Sources: Congressional Budget Office; Department of Commerce, Bureau of Economic Analysis; Department of Labor, Bureau of Labor Statistics; Federal Reserve Board.

Note: Percentage changes are year over year.

a. Level in 2014.

b. The consumer price index for all urban consumers.


The unemployment rate is forecast to fall from 6.0 percent in 2003 to 5.8 percent in 2004 and 5.3 percent in 2005, reflecting the expected closing of the gap between GDP and potential GDP. After briefly dipping to 5.0 percent in 2006, the unemployment rate will average 5.2 percent from 2007 through 2014, according to CBO's projections.

In CBO's estimates, inflation and nominal interest rates will remain low by historical standards from 2004 to 2014, even though interest rates will rise from current levels. The consumer price index for all urban consumers (CPI-U) will fall from 2.3 percent in 2003 to 1.6 percent in 2004 and then gradually rise to average 2.2 percent from 2006 to 2014. Since its previous forecast in August, CBO has reduced the projected rate of CPI-U growth by 0.7 percentage points for 2005 and by about 0.3 percentage points annually beyond 2006. That outlook reflects CBO's view that the Federal Reserve will act to maintain the underlying rate of CPI-U inflation at between 2.0 percent and 2.5 percent, on average.

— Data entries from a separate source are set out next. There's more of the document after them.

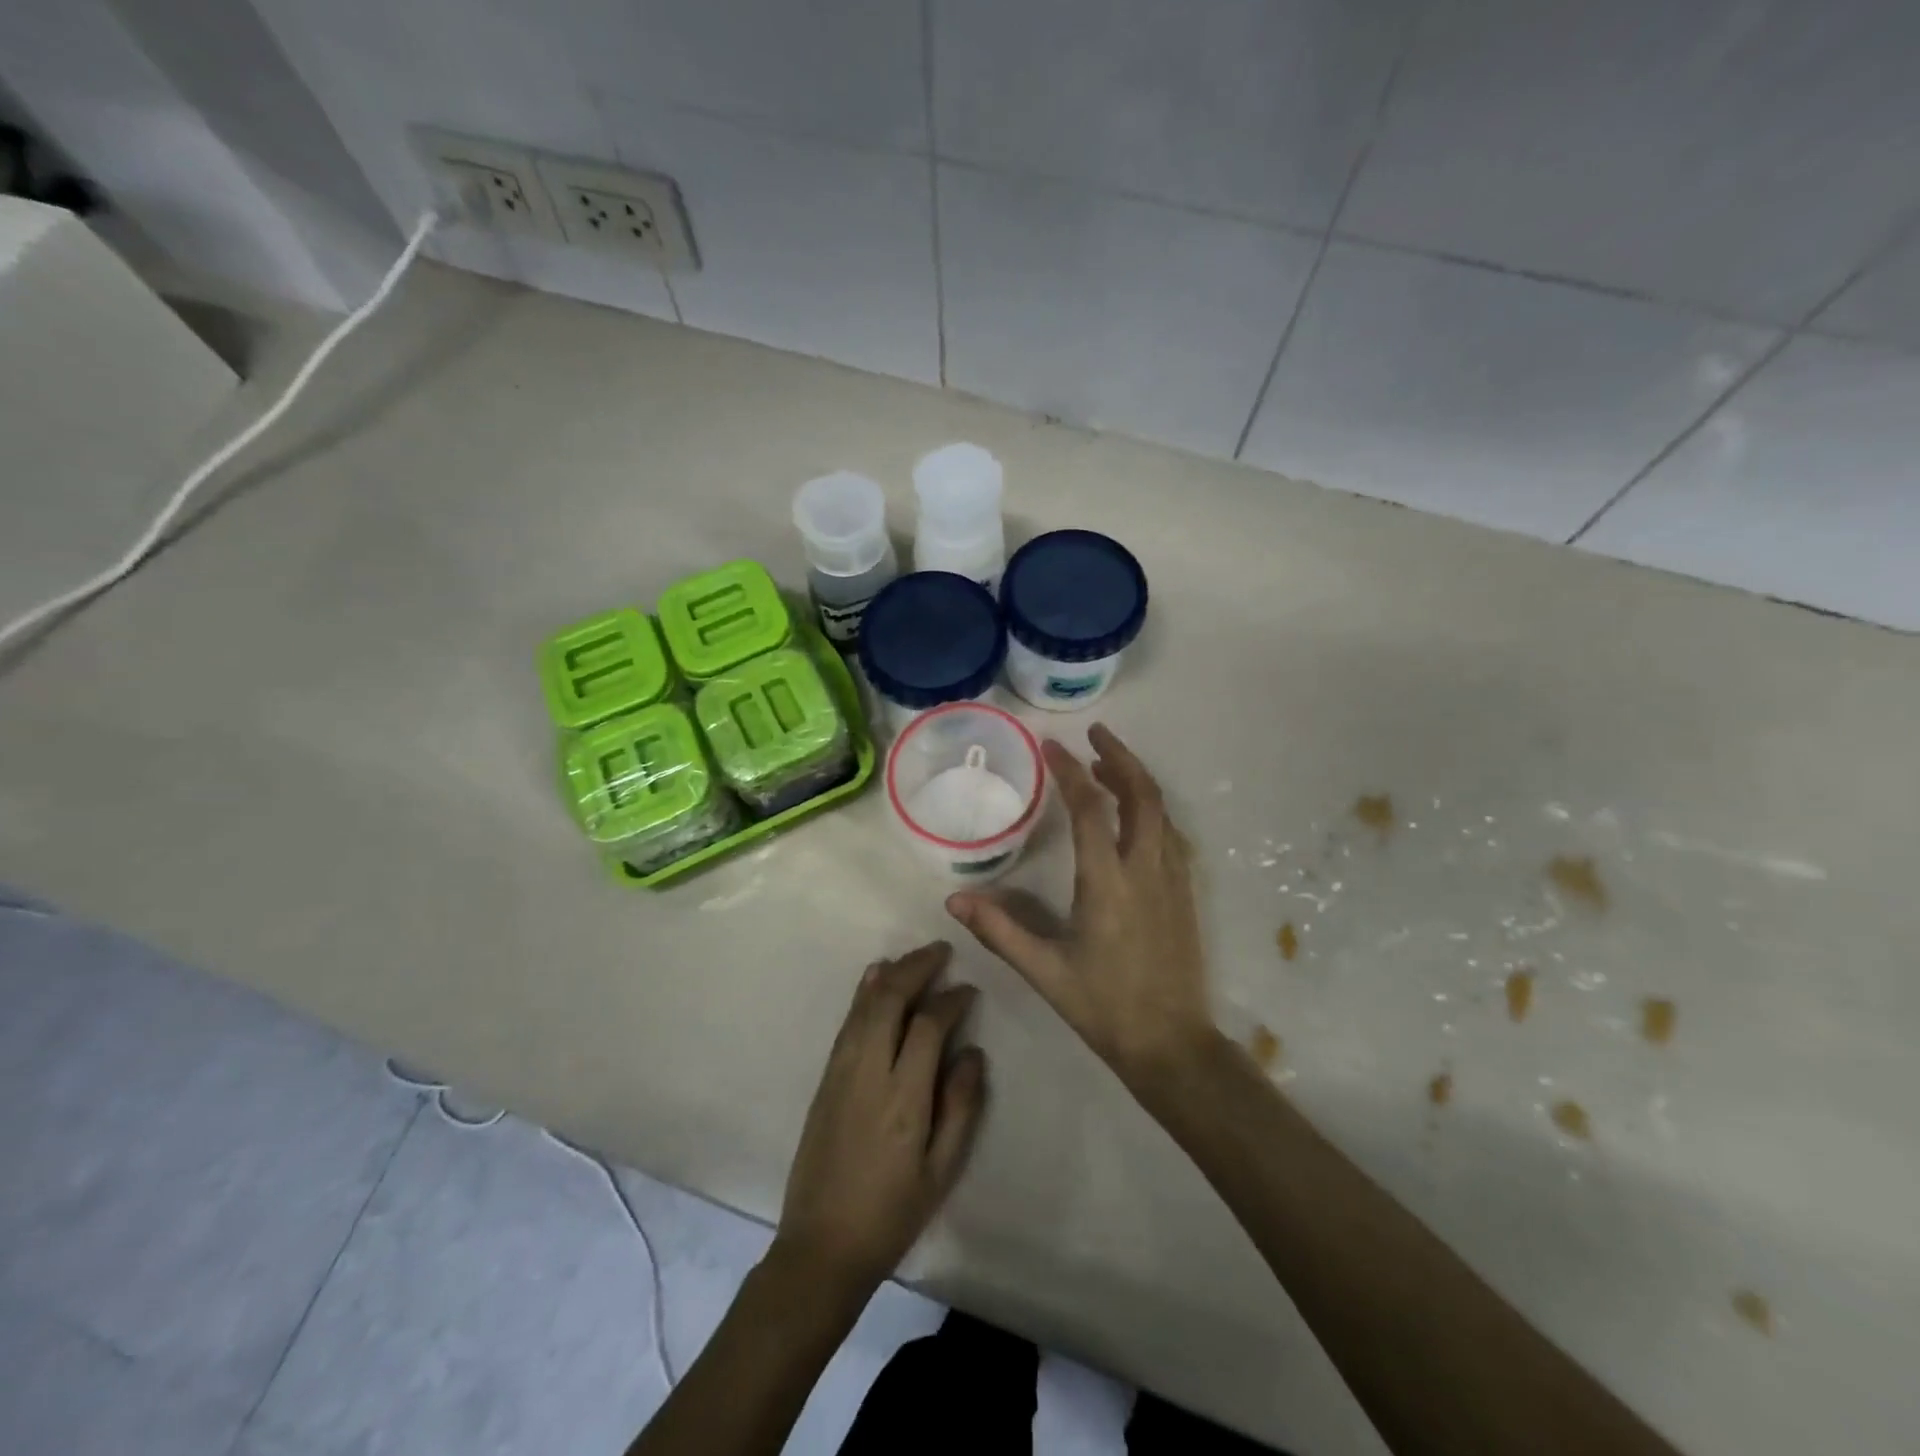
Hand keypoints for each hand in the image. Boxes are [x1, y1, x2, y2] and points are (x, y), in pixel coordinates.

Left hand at [773, 942, 986, 1299]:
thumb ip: (961, 1107)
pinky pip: (848, 1022)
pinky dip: (864, 992)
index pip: (928, 1026)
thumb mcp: (941, 1171)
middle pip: (890, 1000)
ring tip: (916, 957)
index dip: (951, 1000)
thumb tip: (972, 1051)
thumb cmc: (892, 1213)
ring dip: (891, 973)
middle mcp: (868, 1072)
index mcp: (903, 1098)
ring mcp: (841, 1072)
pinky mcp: (825, 1078)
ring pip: (865, 1005)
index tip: (968, 990)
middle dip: (917, 967)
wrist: (821, 1247)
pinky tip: (875, 976)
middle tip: (941, 951)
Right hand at [947, 724, 1215, 1090]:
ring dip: (1136, 780)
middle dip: (1120, 756)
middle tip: (1096, 733)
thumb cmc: (1104, 1007)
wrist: (1173, 1045)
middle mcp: (1146, 870)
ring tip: (1107, 766)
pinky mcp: (1185, 894)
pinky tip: (1133, 816)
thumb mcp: (1044, 971)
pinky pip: (1171, 834)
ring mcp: (1172, 880)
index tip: (1051, 746)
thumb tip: (954, 900)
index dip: (1070, 771)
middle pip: (1142, 794)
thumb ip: (1000, 931)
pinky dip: (1151, 810)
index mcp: (1108, 883)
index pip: (1090, 809)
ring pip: (1162, 811)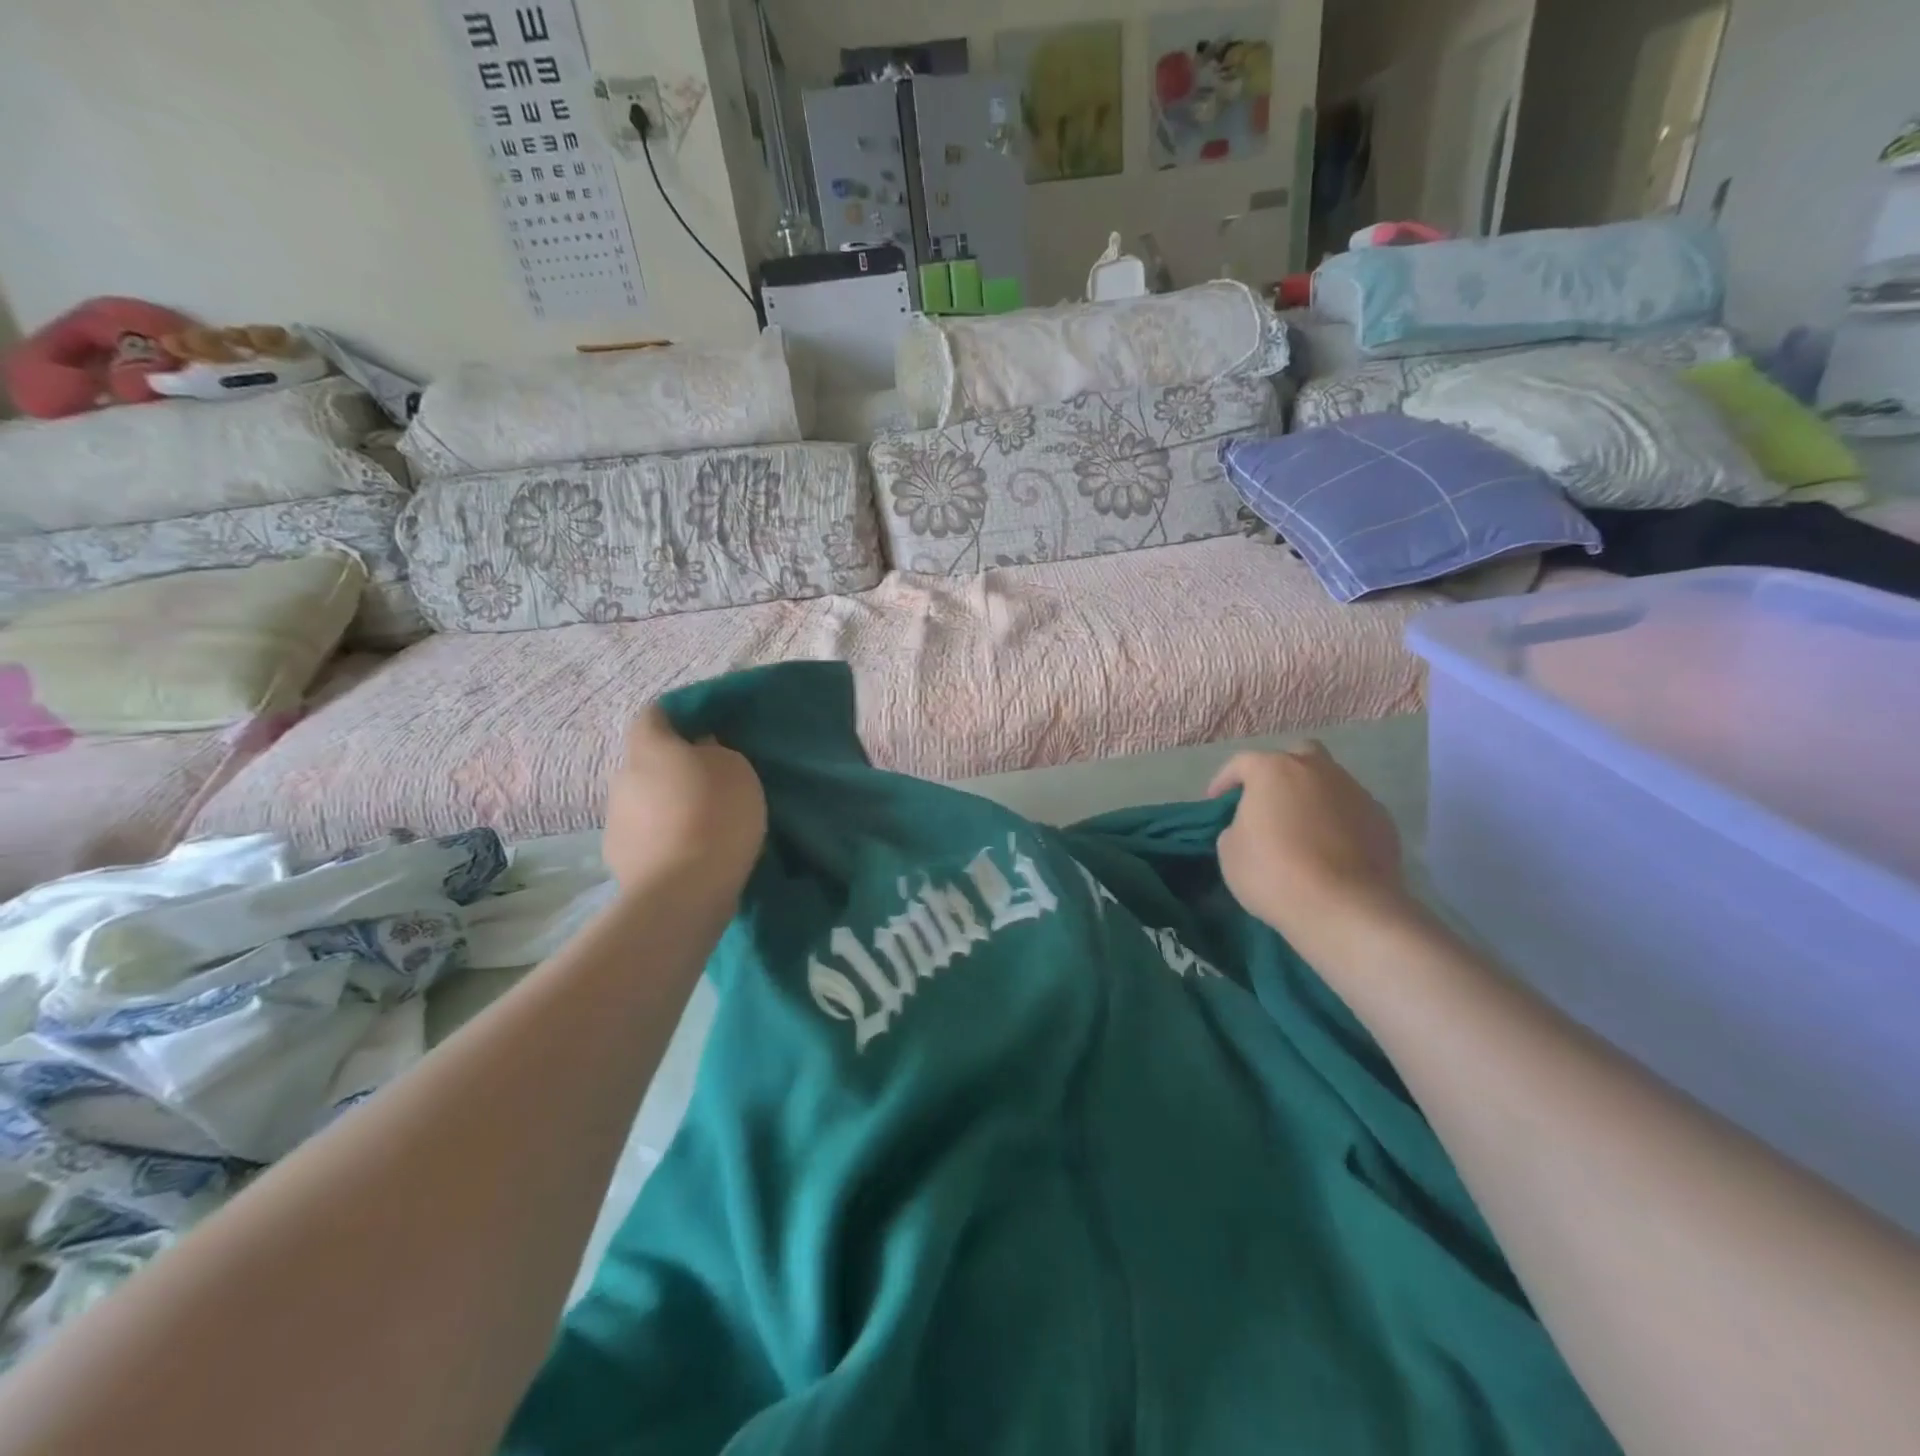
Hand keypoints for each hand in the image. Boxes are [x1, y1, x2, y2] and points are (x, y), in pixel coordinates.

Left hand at [603, 708, 765, 898]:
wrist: (683, 892)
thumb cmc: (715, 815)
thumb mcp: (736, 768)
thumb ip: (715, 750)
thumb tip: (700, 749)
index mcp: (649, 746)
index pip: (656, 713)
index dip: (680, 716)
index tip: (708, 727)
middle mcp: (622, 776)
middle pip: (648, 760)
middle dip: (675, 766)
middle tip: (710, 780)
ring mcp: (615, 819)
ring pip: (645, 799)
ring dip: (668, 804)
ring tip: (702, 822)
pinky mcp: (618, 857)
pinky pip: (645, 834)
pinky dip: (663, 836)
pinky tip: (689, 851)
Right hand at [1208, 742, 1408, 942]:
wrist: (1346, 908)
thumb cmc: (1274, 873)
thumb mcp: (1230, 851)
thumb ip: (1237, 826)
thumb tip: (1252, 826)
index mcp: (1273, 770)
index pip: (1241, 763)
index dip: (1224, 781)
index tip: (1215, 801)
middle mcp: (1317, 770)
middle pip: (1297, 755)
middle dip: (1281, 772)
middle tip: (1269, 801)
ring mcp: (1355, 792)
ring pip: (1329, 782)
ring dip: (1312, 797)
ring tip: (1302, 829)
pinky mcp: (1382, 820)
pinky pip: (1351, 811)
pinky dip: (1338, 821)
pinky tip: (1331, 849)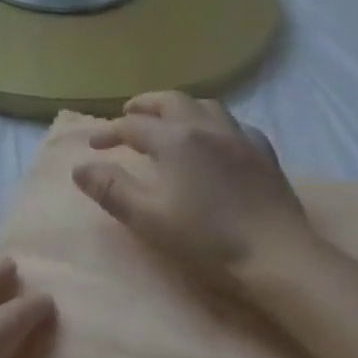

The interest rate on three-month Treasury bills for calendar year 2003 was just 1.0 percent. The rate for such bills will remain very low for 2004, CBO anticipates, but will increase to 3.0 percent in 2005. By CBO's projections, the rate will reach 4.6 percent in 2007 and remain at that level through 2014. The yield on 10-year Treasury notes will rise from an average 4.0 percent in 2003 to 4.6 percent in 2004, 5.4 percent in 2005, and 5.5 percent from 2006 through 2014, CBO projects.
 
 


Charts Presented at the Hearing

1.  CBO's Baseline Budget Outlook
2.  Actual and Potential GDP (Trillions of chained 2000 dollars)
3.  Total Revenues and Outlays as a Share of GDP, 1962 to 2014 (Percentage of GDP)
4.  The Budgetary Effects of Policy Alternatives Not Included in CBO's Baseline (Billions of dollars)



(1) That estimate includes the increased interest payments on federal debt attributable to legislative changes.
(2) That projection includes an extrapolation of the $87 billion in supplemental appropriations for 2004 enacted in November 2003 to fund defense spending and reconstruction in Iraq and Afghanistan.